Fremantle has a reputation as a lefty, liberal, anything goes sort of place yet its bohemian days appear to be dwindling, if the reams of fancy cafes selling tall-skinny-lattes-with-extra-froth are anything to go by. The Arts Centre, located centrally, is really quite beautiful. Set on a historic site that was once WA’s first mental asylum built in the mid nineteenth century, its spacious, leafy, sun-dappled setting is at odds with its no doubt dark and turbulent history. My first impressions of the place leave me feeling very lucky to be affiliated with such a lively and long-standing organization.

My work has often had a time-based aspect to it whereby physical changes take place within a work, either during an exhibition or prior to it.
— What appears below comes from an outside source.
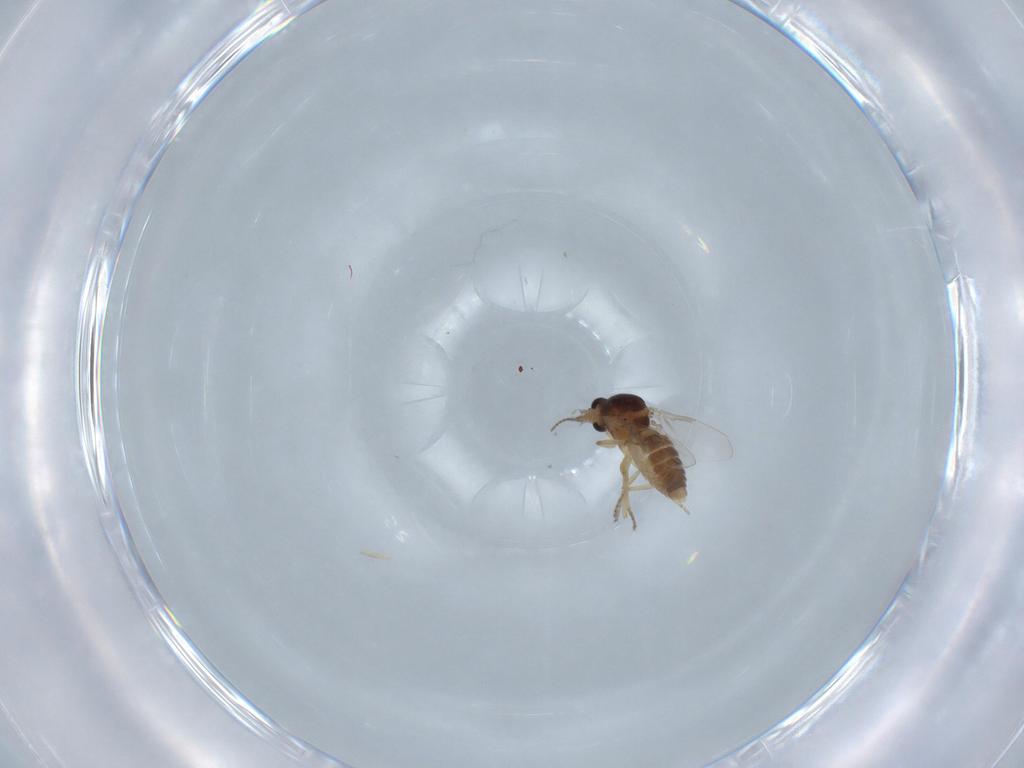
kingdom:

My proposal for the residency, sent from my freezing studio in Hackney Wick, was to exploit the bright, white sunlight of WA to explore the effects of the sun on found objects and materials.

A much welcomed date in the Australian calendar (which varies according to one’s suburb or town) is Hard Rubbish Day, when residents leave their unwanted goods out on the verge to be collected. This means bin junkies like me have a field day. Given that the treasures left out on the street more often than not include perfectly functioning, quality electrical goods there is money to be made, but that is another story. I plan to make work using the things that I find in the hard rubbish collection, exploring the influence of sunlight on objects that are neglected or unwanted.